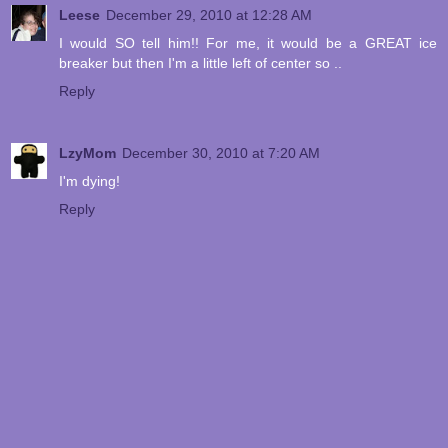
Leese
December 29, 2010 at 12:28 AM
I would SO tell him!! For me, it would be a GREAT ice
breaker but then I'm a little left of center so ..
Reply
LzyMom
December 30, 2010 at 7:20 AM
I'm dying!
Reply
=======
→ Exercise brief: Leaving the pictures aside, give back all the records exactly as they are.

→ Output below:
Leese
December 29, 2010 at 12:28 AM
I would SO tell him!! For me, it would be a GREAT ice
breaker but then I'm a little left of center so ..
Reply
LzyMom
December 30, 2010 at 7:20 AM
I'm dying!
Reply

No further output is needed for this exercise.